Saved data entries:
▶
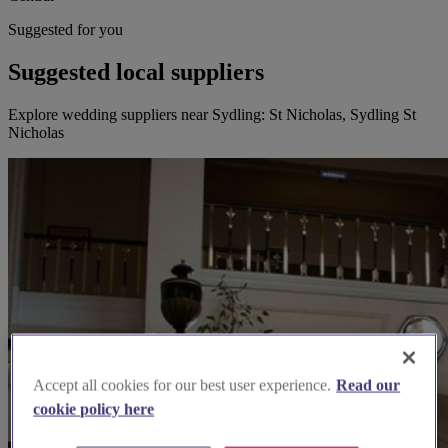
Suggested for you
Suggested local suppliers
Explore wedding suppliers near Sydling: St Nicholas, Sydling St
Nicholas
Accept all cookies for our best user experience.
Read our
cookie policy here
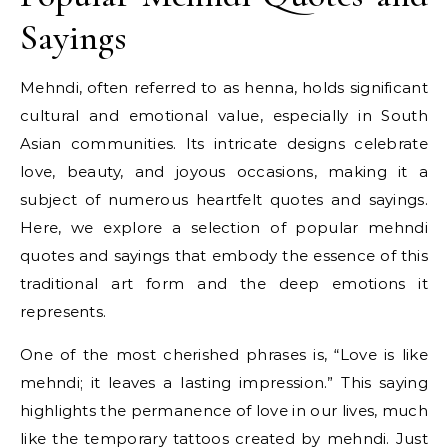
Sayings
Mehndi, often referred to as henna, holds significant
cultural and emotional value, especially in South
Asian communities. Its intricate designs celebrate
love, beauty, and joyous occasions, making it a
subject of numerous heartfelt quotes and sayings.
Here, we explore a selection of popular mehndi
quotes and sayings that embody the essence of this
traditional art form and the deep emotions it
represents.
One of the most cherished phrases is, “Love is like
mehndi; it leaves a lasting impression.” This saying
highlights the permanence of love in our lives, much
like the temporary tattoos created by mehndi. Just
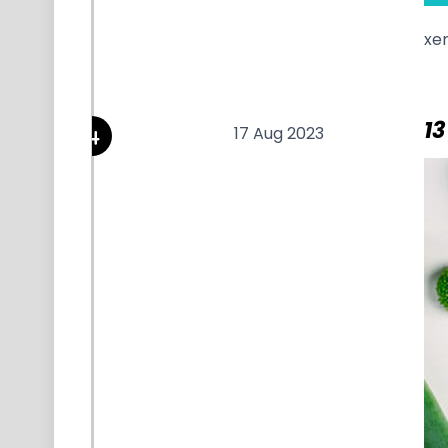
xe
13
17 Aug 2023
◀
▶
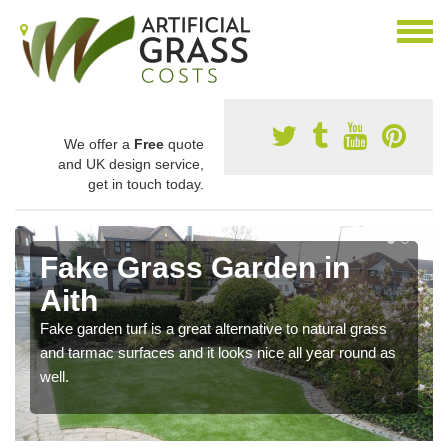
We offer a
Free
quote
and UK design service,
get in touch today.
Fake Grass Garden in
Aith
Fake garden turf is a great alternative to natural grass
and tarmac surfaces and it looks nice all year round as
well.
◀
→ BRIEF
Reproduce exactly the lines of the data above that run from the line with "One of the most" down to the line with "17 Aug 2023", both ends included. Pictures do not belong in the copy.

→ SOLVED EXERCISE
One of the most cherished phrases is, “Love is like
mehndi; it leaves a lasting impression.” This saying
highlights the permanence of love in our lives, much
like the temporary tattoos created by mehndi. Just
xe
13
17 Aug 2023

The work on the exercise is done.